On the back burner is carapulcra, a very unique dish that didn’t resemble anything I’d eaten before. Amy toasted dried yellow potatoes and soaked them in water for a good 20 minutes. She then slowly sautéed cubes of pork belly until the fat rendered and the pork began to brown and then added the rehydrated potatoes, cubed potatoes, cumin, chicken stock, bay leaves, and water. She simmered until the pork and potatoes were tender and at the end added ground peanuts. (Amy – please correct me if I’m missing something!) And here is the finished plate:

Carapulcra and ají de gallina accompanied by white rice, boiled potatoes, kalamata olives and hard boiled eggs. Oh, and don't forget the cumbia and Mana playing on iTunes. I think Amy was expecting her friends and family from Lima to show up on my doorstep because we had leftovers for the next three days. But we were all full and felices at the end of the night!

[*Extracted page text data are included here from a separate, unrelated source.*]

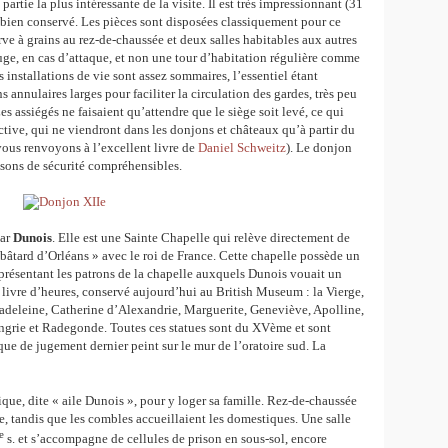
artie la plus intéressante de la visite. Il est très impressionnant (31
 bien conservé. Les pièces sont disposées classiquement pour ce
rve à grains au rez-de-chaussée et deux salles habitables aux autres
ge, en cas d’attaque, et non une tour d’habitation régulière comme
 installations de vie sont assez sommaires, l’essentiel étant
s annulaires larges pour faciliter la circulation des gardes, très peu
s assiégés ne faisaient qu’attendre que le siège soit levé, ce qui
ctive, qui ne viendront dans les donjons et châteaux qu’à partir du
vous renvoyons à l’excellent livre de
Daniel Schweitz
). Le donjon
aisons de sécurité compréhensibles.
par
Dunois
. Elle est une Sainte Chapelle qui relève directement de
« bâtard d’Orléans » avec le roi de France. Cette chapelle possède un
eprésentant les patrons de la chapelle auxquels Dunois vouait un
n livre d’heures, conservé aujourd’hui au British Museum : la Vierge,
Madeleine, Catherine d’Alexandrie, Marguerite, Geneviève, Apolline,
ngrie et Radegonde. Toutes ces statues sont du XVème et sont
que de jugement dernier peint sur le mur de l’oratoire sud. La
hique, dite « aile Dunois », pour y loger sa famille. Rez-de-chaussée
le, tandis que les combles accueillaient les domestiques. Une salle
e
s. et s’accompagne de cellules de prison en sous-sol, encore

Stay tuned for culinary adventures to India, France, Japan, the Middle East and North Africa in upcoming posts.


Anonymous said...

Yay! This post made me so hungry. Way to go. It all looks and sounds so delicious! What exactly does the liquor taste like?

Cari said...

Hey dudette! Yeah, Amy is a master. She gave me a lot of Peruvian stuff her mom sent her and I'm planning to make some more Peruvian food tomorrow... but we didn't have any leftover pisco, darn! Personally, I can't drink pisco on its own, the stuff I'd had previously in the States was a lot like Rubinoff vodka (i.e. Rubin Alcohol --> Rubbing Alcohol). The quality of the stuff I had in Peru was way better, as was the one Amy's mom sent us, but still not drinkable solo. But once you mix it with all the goodies - sugar, ice, lemon, fruit, egg whites - it transforms into a foamy frothy sweet tart deceptively strong drink and the otherwise overwhelming taste of the liquor meshes and blends perfectly! Mmmmm... I want another one right now.